→ VORLIEGENDER TEXT:
-- -- --

VG Frankfurt am Main v. 17.10.2007: Unzulässigkeit eines kostenlosen Pokerturniers


Das Verwaltungsgericht Frankfurt am Main (Beschluss vom 17.10.2007 - 7 G 3111/07(1)) hat entschieden:

   Ein kostenloses Pokerturnier, bei dem zum Zwecke der Teilnahme eine Benutzerkennung vergeben wird, die die Angaben von persönlichen Daten der Spieler verlangt, ist unzulässig. Die Einwerbung elektronischer Verbindungsdaten wie Name, E-Mail-Anschrift usw. stellt auch mit dem Angebot der kostenlosen Teilnahme an einem Pokerturnier ein strafbares Verhalten, nämlich Werbung für unerlaubtes Glücksspiel, dar.

-- -- --

→ ERFASSTE DATEN:

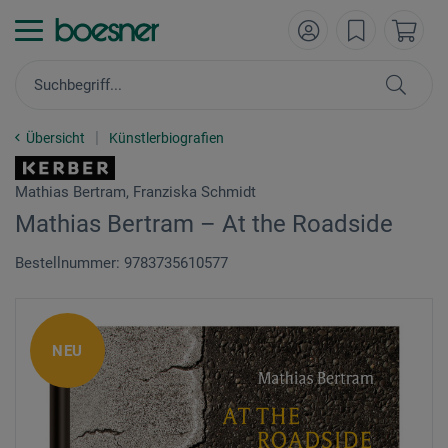
Übersicht
Künstlerbiografien
Mathias Bertram, Franziska Schmidt
Mathias Bertram – At the Roadside
Bestellnummer: 9783735610577
NEU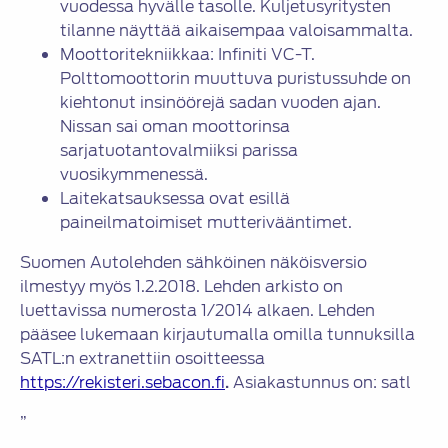
vuodessa hyvälle tasolle. Kuljetusyritysten
tilanne näyttää aikaisempaa valoisammalta.
Moottoritekniikkaa: Infiniti VC-T.
Polttomoottorin muuttuva puristussuhde on
kiehtonut insinöörejä sadan vuoden ajan.
Nissan sai oman moottorinsa
sarjatuotantovalmiiksi parissa
vuosikymmenessä.
Laitekatsauksessa ovat esillä
paineilmatoimiset mutterivääntimet.
Suomen Autolehden sähköinen näköisversio
ilmestyy myös 1.2.2018. Lehden arkisto on
luettavissa numerosta 1/2014 alkaen. Lehden
pääsee lukemaan kirjautumalla omilla tunnuksilla
SATL:n extranettiin osoitteessa
https://rekisteri.sebacon.fi
.
Asiakastunnus on: satl
”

-- -- --

→ AUFGABE 1: Erläutern Sie anhand des Textes zum Pokerturnier-Beschluss, weshalb das kostenlose Pokerturnier als unzulässig eingestuft wird.
→ AUFGABE 2: Benennen Sie im Text zum Pokerturnier-Beschluss „E-Mail-Anschrift“ in „E-Mail-Adresse“ um und geben Sie dabei den Abschnitt von „VG Frankfurt am“ bis „unerlaubtes Glücksspiel, dar.“ wieder.

→ MUSTERLÖSUNG 1: Für die Teilnahme wird eine Benutzerkennung vergeben, für die die Spieler persönliche Daten angeben müssen. Das Einwerben elektronischer Verbindungsdaten wie Name und E-Mail-Anschrift ist auch bei kostenloser Teilnahme ein strafbares Verhalten, nämlich Werbung für unerlaubtes Glücksspiel.

→ MUSTERLÖSUNG 2:
VG Frankfurt am Main v. 17.10.2007: Unzulässigkeit eines kostenlosen Pokerturniers


Das Verwaltungsgericht Frankfurt am Main (Beschluss vom 17.10.2007 - 7 G 3111/07(1)) hat entschieden:

   Ein kostenloses Pokerturnier, bei dem zum Zwecke der Teilnahme eine Benutzerkennung vergeben wird, die die Angaben von persönlichen Daten der Spieler verlangt, ist unzulässig. Die Einwerbung elektronischer Verbindungsdaten wie Name, E-Mail-Adresse usw. stellt auch mit dem Angebot der kostenlosen Teilnahme an einem Pokerturnier ein strafbares Verhalten, nämlich Werbung für unerlaubtes Glücksspiel, dar.